▶ What you need to do: Set the listing down exactly; no pictures.

▶ Records for the task:
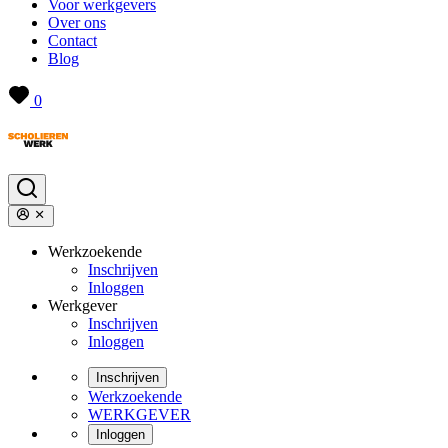
Voor werkgevers
Over ons
Contact
Blog
0
Werkzoekende
Inschrijven
Inloggen
Werkgever
Inschrijven
Inloggen
Inschrijven
Werkzoekende
WERKGEVER
Inloggen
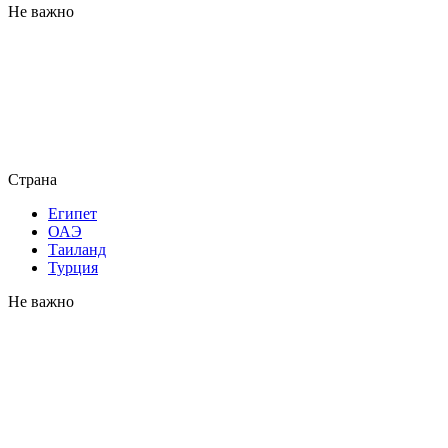
Не важно
Страна
Египет
ОАЭ
Таиланд
Турция
Не важно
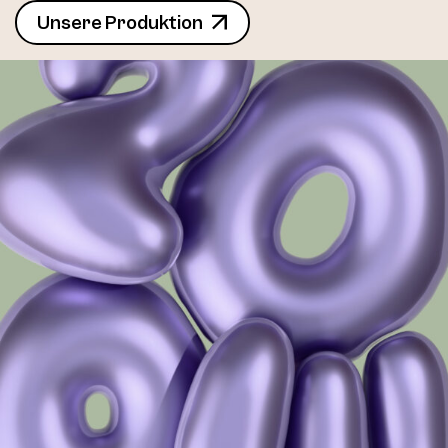
Unsere Produktion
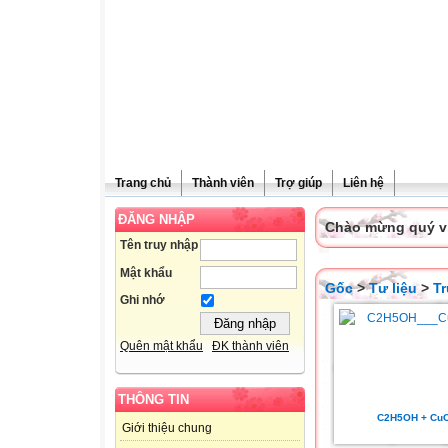
Trang chủ
Thành viên
Trợ giúp
Liên hệ
ĐĂNG NHẬP
Chào mừng quý vị 
Tên truy nhập
Mật khẩu
Gốc
>
Tư liệu
>
T
Ghi nhớ
Quên mật khẩu
ĐK thành viên
THÔNG TIN
C2H5OH + Cu
Giới thiệu chung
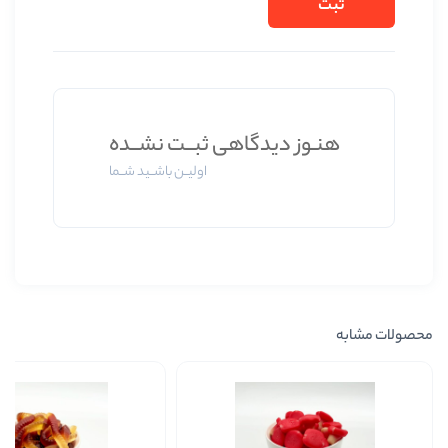
وز دیدگاهی ثبــت نشــده
اولیــن باشــید شــما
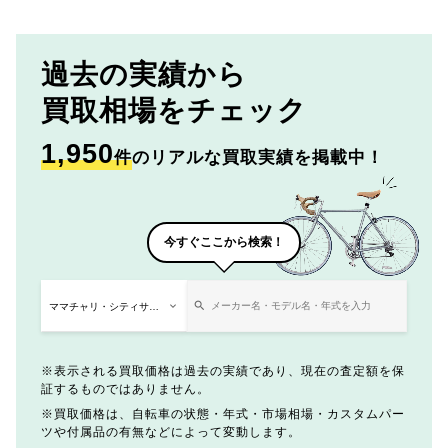
過去の実績から
買取相場をチェック
1,950
件
のリアルな買取実績を掲載中！
今すぐここから検索！
表示される買取価格は過去の実績であり、現在の査定額を保
証するものではありません。
買取価格は、自転車の状態・年式・市場相場・カスタムパー
ツや付属品の有無などによって変動します。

▶ Exercise solution:
Voor werkgevers
Over ons
Contact
Blog
0
Werkzoekende
Inschrijven
Inloggen
Werkgever
Inschrijven
Inloggen
Inschrijven
Werkzoekende
WERKGEVER
Inloggen
Не важно
Страна
Египет
ОАЭ
Таиланд
Турция
Не важно
Unsere Produktion
Trang chủ
Thành viên
Trợ giúp
Liên hệ
ĐĂNG NHẬP
Chào mừng quý vị 
Tên truy nhập
Mật khẩu
Gốc
>
Tư liệu
>
T
Ghi nhớ
Quên mật khẩu
ĐK thành viên
THÔNG TIN
C2H5OH + Cu
Giới thiệu chung
وز دیدگاهی ثبــت نشــده
اولیــن باشــید شــما
過去の実績から
買取相場をチェック
1,950
件
のリアルな買取実績を掲載中！
今すぐここから検索！
表示される買取価格は過去の実績であり、現在の査定額を保
証するものではありません。
買取価格は、自転車の状態・年式・市場相場・カスタムパー
ツや付属品の有無などによって変動します。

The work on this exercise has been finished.